*Material provided*:

····················

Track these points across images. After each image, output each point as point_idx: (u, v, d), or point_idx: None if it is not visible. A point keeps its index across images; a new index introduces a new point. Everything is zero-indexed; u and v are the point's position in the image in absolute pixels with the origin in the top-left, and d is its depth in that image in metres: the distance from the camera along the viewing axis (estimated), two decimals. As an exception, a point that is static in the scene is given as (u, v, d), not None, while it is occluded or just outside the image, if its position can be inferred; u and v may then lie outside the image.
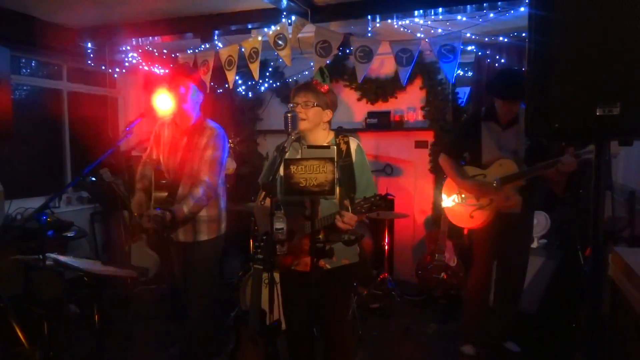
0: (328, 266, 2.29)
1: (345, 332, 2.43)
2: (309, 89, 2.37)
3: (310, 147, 2.03)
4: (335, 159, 1.92)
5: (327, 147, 2.03)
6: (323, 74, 4.96)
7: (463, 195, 3.31)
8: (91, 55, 4.80)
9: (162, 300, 4.60)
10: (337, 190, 2.17)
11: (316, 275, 1.97)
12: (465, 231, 4.20)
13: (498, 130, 3.21)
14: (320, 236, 2.11)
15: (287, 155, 2.14)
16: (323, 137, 2.40)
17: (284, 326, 2.44)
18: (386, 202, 2.09)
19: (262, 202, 2.11)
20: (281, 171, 2.12)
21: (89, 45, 4.71)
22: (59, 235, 3.98)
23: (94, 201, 5.06)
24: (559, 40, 1.45)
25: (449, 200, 3.38)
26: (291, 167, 1.91)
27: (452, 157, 3.40)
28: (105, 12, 4.18)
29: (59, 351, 2.72)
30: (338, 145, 2.32)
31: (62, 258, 2.48)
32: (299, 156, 2.11)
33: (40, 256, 2.43)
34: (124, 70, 5.27)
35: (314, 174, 1.89)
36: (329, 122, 2.46)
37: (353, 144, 2.35)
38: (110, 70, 5.11)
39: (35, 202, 4.65)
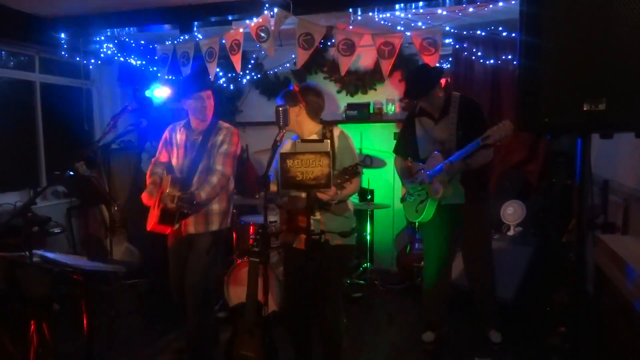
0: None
1: (337, 305, 2.61)
2: (284, 95, 2.60)
3: (304, 141, 2.06)
4: (330, 152, 1.97)
5: (321, 141, 2.08)
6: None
7: (409, 192, 3.45)
8: (65, 46, 4.67)
9: (143, 294, 4.56)
10: None
11: (312, 265, 2.03)
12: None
13: (431, 124, 3.31)
14: (317, 214, 2.39)
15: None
16: (310, 129, 2.57)
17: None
18: (357, 170, 2.22)
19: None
20: None
21: (63, 35, 4.58)
22: (37, 231, 3.89)
23: (70, 195, 4.95)
24: (548, 38, 1.52)
25: (403, 197, 3.54)
26: (287, 161, 1.94)
27: (400, 156, 3.54)
28: (80, 2, 4.08)
29: (46, 349, 2.68)
30: (324, 134, 2.52)
31: (49, 254, 2.45)
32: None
33: (27, 253, 2.39)
34: (99, 62, 5.15)
35: (310, 167, 1.93)
36: (313, 115, 2.59)
37: (336, 131, 2.55)
38: (85, 62, 4.99)
39: (9, 198, 4.53)
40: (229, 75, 5.31)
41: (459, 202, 3.23)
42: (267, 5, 3.78)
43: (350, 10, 3.87)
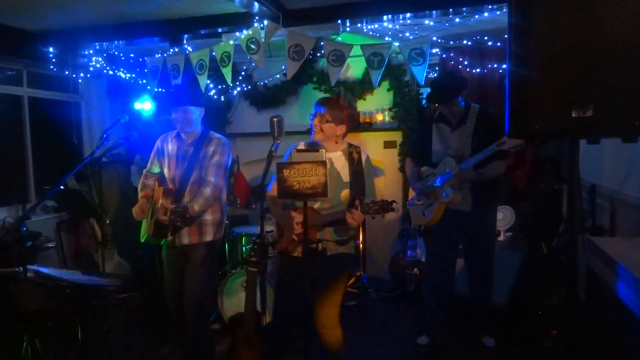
0: (327, 253, 2.54)
1: (334, 313, 2.64)
2: (327, 104, 2.54)
3: (300, 150, 2.09)
4: (327, 163, 2.00)
5: (316, 150, 2.10)
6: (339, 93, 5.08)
7: (417, 196, 3.50)
8: (53, 60, 4.66)
9: (135, 308, 4.52)
10: (348, 191, 2.45)
11: (311, 273, 2.05)
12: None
13: (447, 130, 3.40)
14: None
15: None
16: (336, 146, 2.60)
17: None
18: (391, 207, 2.28)
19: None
20: None
21: (51, 49, 4.57)
22: (28, 246, 3.85)
23: (60, 210, 4.91)
24: (537, 47, 1.57)
25: (411, 201, 3.60)
26: (284, 170, 1.97)
27: (413, 160, 3.60)
28: (69, 16, 4.08)
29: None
30: (351, 153, 2.55)
31: (43, 269, 2.44)
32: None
33: (21, 268, 2.38)
34: (88, 75, 5.14)
35: (307, 176, 1.96)
36: (344, 134, 2.62)
37: (364, 155, 2.59)
38: (74, 76, 4.98)
39: (-2, 213, 4.48)
40: (220, 87, 5.33)
41: (466, 209, 3.28)
42: (256, 17, 3.82)
43: (339, 21, 3.93)
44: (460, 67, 4.62)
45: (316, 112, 2.53)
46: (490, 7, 3.54)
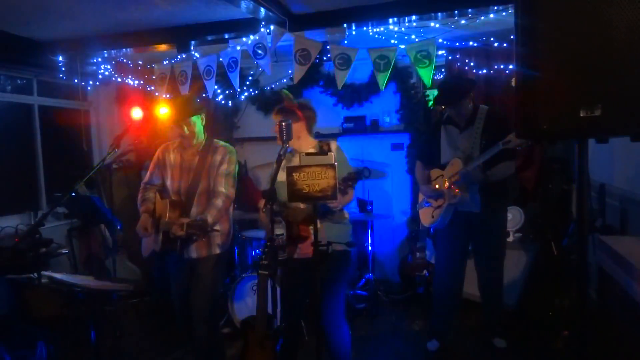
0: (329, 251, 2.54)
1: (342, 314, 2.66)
2: (280, 110, 2.72)
3: (309, 154, 2.10)
4: (335, 164, 2.01)
5: (325, 153, 2.11)
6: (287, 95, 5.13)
7: (426, 198, 3.53)
8: (62, 69, 4.72)
9: (146, 313, 4.55)
10: None
11: (317, 276, 2.06)
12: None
13: (456, 132, 3.40)
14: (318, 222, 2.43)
15: (284, 164, 2.41)
16: (307, 144, 2.72)
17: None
18: (359, 174, 2.33)
19: (264, 209, 2.23)
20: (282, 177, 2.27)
21: (60, 58, 4.63)
22: (40, 253, 3.89)
23: (71, 216, 4.96)
24: (544, 48, 1.57)
25: (420, 203, 3.62)
26: (294, 174, 1.98)
27: (422, 162, 3.62)
28: (77, 25, 4.13)
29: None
30: (321, 147, 2.56)
31: (57, 275, 2.47)
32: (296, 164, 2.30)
33: (35, 274, 2.41)
34: (97, 83, 5.20)
35: (317, 180, 1.97)
36: (309, 131, 2.77)
37: (333, 145, 2.64)
38: (83, 83, 5.03)
39: (10, 221, 4.52)
40: (227, 92, 5.37)
41: (475, 211, 3.28)
42: (263, 23, 3.85)
43: (345, 25, 3.95)
44: (466, 68, 4.63)
45: (275, 120, 2.66)
46: (495, 8, 3.54)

····················

Transcribe each line of the material above verbatim, but do not include the images.

Track these points across images. After each image, output each point as point_idx: (u, v, d), or point_idx: None if it is not visible. A point keeps its index across images; a new index introduces a new point. Everything is zero-indexed; u and v are the point's position in the image in absolute pixels with the origin in the top-left, and d is its depth in that image in metres: the distance from the camera along the viewing axis (estimated), two decimals. As an exception, a point that is static in the scene is given as (u, v, d), not None, while it is occluded or just outside the image, if its position can be inferred; u and v may then lie outside the image.
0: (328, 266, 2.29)
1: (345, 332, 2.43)
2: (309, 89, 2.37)
3: (310, 147, 2.03)
4: (335, 159, 1.92)
5: (327, 147, 2.03)
6: (323, 74, 4.96)
7: (463, 195, 3.31)
8: (91, 55, 4.80)
9: (162, 300, 4.60)
10: (337, 190, 2.17)
11: (316, 275, 1.97)
12: (465, 231, 4.20)
13: (498, 130, 3.21)
14: (320, 236, 2.11)
15: (287, 155, 2.14)
16: (323, 137, 2.40)
17: (284, 326, 2.44)
18: (386, 202, 2.09)
19: (262, 202, 2.11)
20: (281, 171, 2.12)
21: (89, 45, 4.71)
22: (59, 235, 3.98)
23: (94, 201, 5.06)
24: (559, 40, 1.45)
25: (449, 200, 3.38)
26: (291, 167, 1.91)
27: (452, 157, 3.40)
28: (105, 12, 4.18)
29: (59, 351, 2.72)
30: (338, 145, 2.32)
31: (62, 258, 2.48)
32: (299, 156, 2.11)
33: (40, 256, 2.43)
34: (124, 70, 5.27)
35: (314, 174, 1.89)
36: (329, 122, 2.46)
37: (353, 144, 2.35)
38: (110, 70, 5.11)
39: (35, 202, 4.65)
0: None
1: (337, 305, 2.61)
2: (284, 95, 2.60)
3: (304, 141, 2.06)
4: (330, 152, 1.97)
5: (321, 141, 2.08)
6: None
7: (409, 192, 3.45)
8: (65, 46, 4.67)
9: (143, 294, 4.56)
10: None
11: (312, 265, 2.03)
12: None
13: (431, 124, 3.31)
14: (317, 214, 2.39)
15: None
16: (310, 129, 2.57)
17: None
18: (357, 170, 2.22)
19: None
20: None
21: (63, 35, 4.58)
22: (37, 231, 3.89)
23: (70, 195, 4.95)
24: (548, 38, 1.52)
25: (403, 197, 3.54)
26: (287, 161, 1.94)
27: (400, 156, 3.54)
28: (80, 2, 4.08)
29: (46, 349, 2.68)
30: (324, 134, 2.52)
31: (49, 254, 2.45)
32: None
33: (27, 253, 2.39)
34: (99, 62, 5.15)
35: (310, 167, 1.93)
36: (313, 115, 2.59)
37: (336, 131, 2.55)
38: (85, 62, 4.99)
39: (9, 198, 4.53)
40: (229, 75, 5.31)
41: (459, 202, 3.23)
42: (267, 5, 3.78)
43: (350, 10, 3.87)
0: (327, 253, 2.54)
1: (334, 313, 2.64)
2: (327, 104, 2.54)
3: (300, 150, 2.09)
4: (327, 163, 2.00)
5: (316, 150, 2.10)
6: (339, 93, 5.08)
7: (417, 196, 3.50)
8: (53, 60, 4.66)
9: (135, 308, 4.52)
10: (348, 191, 2.45)
11: (311, 273, 2.05)
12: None
13: (447, 130, 3.40)
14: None
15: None
16: (336, 146, 2.60)
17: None
18: (391, 207, 2.28)
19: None
20: None
21: (51, 49, 4.57)
22: (28, 246, 3.85)
23: (60, 210, 4.91)
24: (537, 47, 1.57)
25: (411, 201, 3.60)
26: (284, 170, 1.97)
27: (413, 160, 3.60)
28: (69, 16, 4.08)
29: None
30: (351, 153, 2.55)
31: (43, 269, 2.44)
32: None
33: (21, 268, 2.38)
34: (88, 75, 5.14)
35: (307, 176, 1.96)
36: (344, 134, 2.62)
37: (364, 155, 2.59)
38: (74, 76, 4.98)
39: (-2, 213, 4.48)
40: (220, 87, 5.33)
41: (466, 209, 3.28)
42: (256, 17, 3.82)
43: (339, 21, 3.93)
44: (460, 67, 4.62)
45: (316, 112, 2.53)
46: (490, 7, 3.54)
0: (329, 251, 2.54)
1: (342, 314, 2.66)
2: (280, 110, 2.72)
3: (309, 154, 2.10)
4: (335, 164, 2.01)
5: (325, 153, 2.11)
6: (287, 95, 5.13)
7: (426, 198, 3.53)
8: (62, 69, 4.72)
9: (146, 313, 4.55)
10: None
11: (317, 276, 2.06)
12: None
13: (456, 132, 3.40)
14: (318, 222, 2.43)
15: (284, 164, 2.41)
16: (307, 144, 2.72)
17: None
18: (359, 174, 2.33)
19: (264, 209, 2.23)
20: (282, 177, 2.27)
21: (60, 58, 4.63)
22: (40, 253, 3.89)
23: (71, 216, 4.96)
24: (544, 48, 1.57)
25: (420, 203, 3.62)
26: (294, 174, 1.98)
27: (422, 162, 3.62)
28: (77, 25, 4.13)
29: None
30: (321, 147, 2.56)
31: (57, 275, 2.47)
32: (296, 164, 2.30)
33: (35, 274, 2.41)
34: (97, 83, 5.20)
35: (317, 180, 1.97)
36: (309, 131, 2.77)
37: (333, 145, 2.64)
38: (83, 83, 5.03)
39: (10, 221, 4.52)
40: (227, 92, 5.37)
41: (475, 211, 3.28)
42: (263, 23, 3.85)
43: (345, 25, 3.95)
44: (466, 68, 4.63)
45: (275, 120, 2.66)
46: (495, 8, 3.54)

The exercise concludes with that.